*Work to complete*
1/ Name every person the forum post below mentions by name.
2/ According to the forum post below, what Snowie error rate did the writer play at in the two surviving matches from the 70s?

*Selected excerpt*
Posted By: Marty Storer
Date: Friday, 29 August 2008, at 9:45 a.m.

In Response To: Here's a story from my youth..and .. (Chuck Bower)

Yes, back in those days it was possible to get Real Action from strangers in bars, almost all of whom were less sophisticated than relatively sophisticated us. Many of them were beyond hopeless.

Just two of my matches from the 70s survive; I played both at 9-10 Snowie error rate, which was good enough to beat the vast majority of people back then. During 1981-2 I was making a quantum leap, and by 1983 I felt I was Really Strong [TM].

I have a few stories similar to Neil's.

E.g., bar-pigeon says to Bill Tallmadge, after dropping maybe a couple of hundred dollars in no time flat: "Wow, you're too good for me. I think I want to try someone else." Bill replies, "Marty here is always looking for a game." (Marty was about 24, apple-cheeked and innocent-looking, unlike Bill, who was tall, rangy, five years older, not menacing but tough-looking and indeed physically tough.) Same thing happens; pigeon quits me within about 15 minutes, pays, and wanders off shaking his head.

*Data segment*
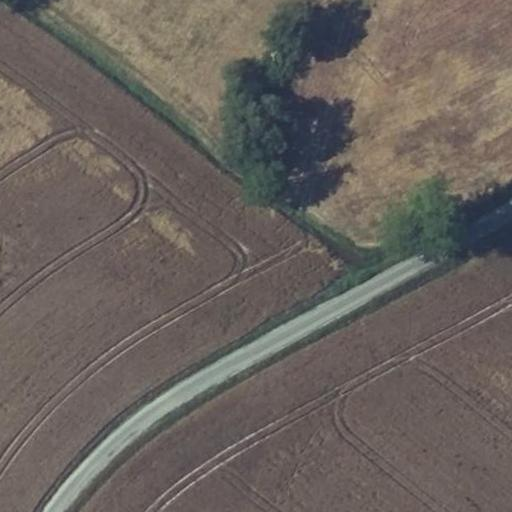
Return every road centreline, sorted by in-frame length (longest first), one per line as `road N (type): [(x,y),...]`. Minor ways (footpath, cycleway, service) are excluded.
road 1 (unclassified): [(52,511),(113,444),(190,386),(511,213)]
road 2 (track): [(179,105),(35,0)]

*Task solutions*
1/ Marty Storer, Chuck Bower, Neil, and Bill Tallmadge.

2/ A 9-10 Snowie error rate.